Giant Cell Arteritis
Giant cell arteritis affects large blood vessels, most often the arteries in the head and the aorta, and typically strikes people over 50. High-dose steroids remain the first-line treatment and work quickly to relieve symptoms like severe headaches, scalp tenderness, and jaw pain. The challenge is that many patients need steroids for a year or more, and the tapering process frequently triggers relapses.
Tocilizumab, an injection that blocks an inflammatory protein called IL-6, has changed the outlook considerably. In a real-world comparison across two medical centers, 64.5% of patients receiving tocilizumab achieved steroid-free remission within 12 months, compared to just 11.1% of those on methotrexate alone. Some patients on tocilizumab were off steroids entirely by six months. This medication is now a standard addition for patients who relapse during steroid tapering or who are at high risk for steroid-related complications.
Severe and Life-Threatening Cases
When vasculitis has already caused significant kidney damage or lung bleeding, treatment becomes more aggressive. If kidney function is severely reduced, the combination of both rituximab and cyclophosphamide together (rather than choosing one) may be used alongside steroids, since data on rituximab alone in this setting is limited.
Plasma exchange, a procedure that filters harmful antibodies from the blood, was previously recommended for severe kidney involvement and lung hemorrhage. However, the large PEXIVAS trial found no meaningful benefit for reducing death or kidney failure. Current practice has largely moved away from routine plasma exchange, though some centers still consider it on a case-by-case basis for life-threatening lung bleeding.
Protecting Yourself During Treatment
Immunosuppressive therapy makes your body more vulnerable to infections that healthy immune systems easily handle. One particular concern is a type of pneumonia caused by the fungus Pneumocystis jirovecii, which can be serious in immunosuppressed patients. European guidelines recommend preventive antibiotics when steroid doses exceed roughly 15 to 30 mg daily for more than two to four weeks, especially when combined with other immune-suppressing drugs.
Your treatment team will also monitor blood work regularly. Inflammatory markers like CRP and ESR, along with ANCA antibody levels, can signal a brewing relapse, though their predictive value is imperfect. Patients with one type of ANCA antibody (anti-PR3) tend to relapse more frequently than those with another type (anti-MPO), which can influence how long your doctor recommends continuing maintenance therapy.

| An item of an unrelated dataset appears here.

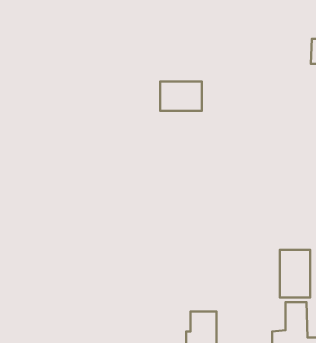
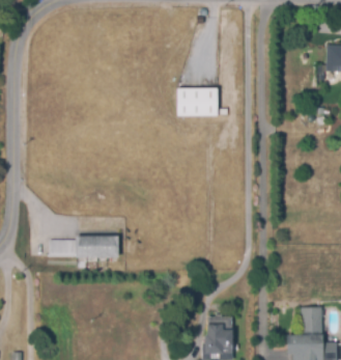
building: none -> [50,237,118,258]
building: [280,250,310,297] -> none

What Remission Actually Looks Like
Remission in vasculitis means the active inflammation has stopped, not that the disease is cured. Most people feel dramatically better within weeks of starting treatment, but the medications continue long after symptoms resolve. A typical timeline involves one to three months of intensive induction therapy, followed by a gradual steroid taper over several months, and then ongoing maintenance for at least 18 to 24 months. Some patients stay on low-dose maintenance indefinitely, particularly if they’ve relapsed before.

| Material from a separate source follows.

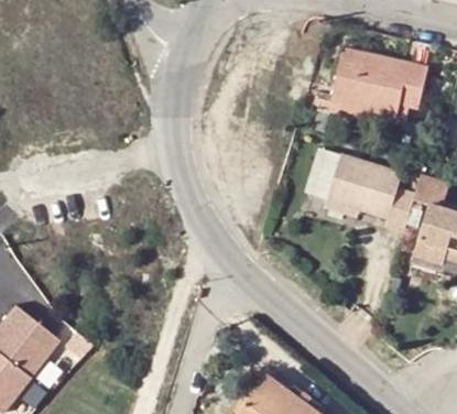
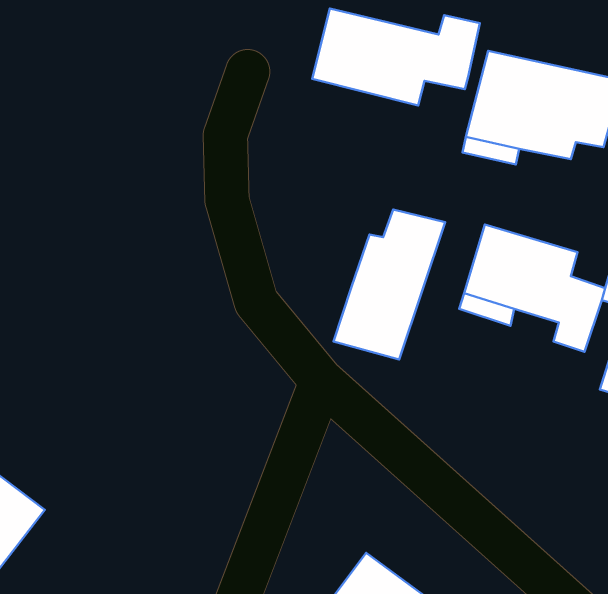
building: none -> [312,8,480,105]
building: none -> [334,210,445,360]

The 30 to 50% five-year relapse rate means that even after successful treatment, regular follow-up appointments and blood work remain part of life. Relapses are generally treatable with the same approaches used initially, though repeated courses of cyclophosphamide carry cumulative risks, which is one reason rituximab has become preferred for both induction and maintenance in patients who relapse.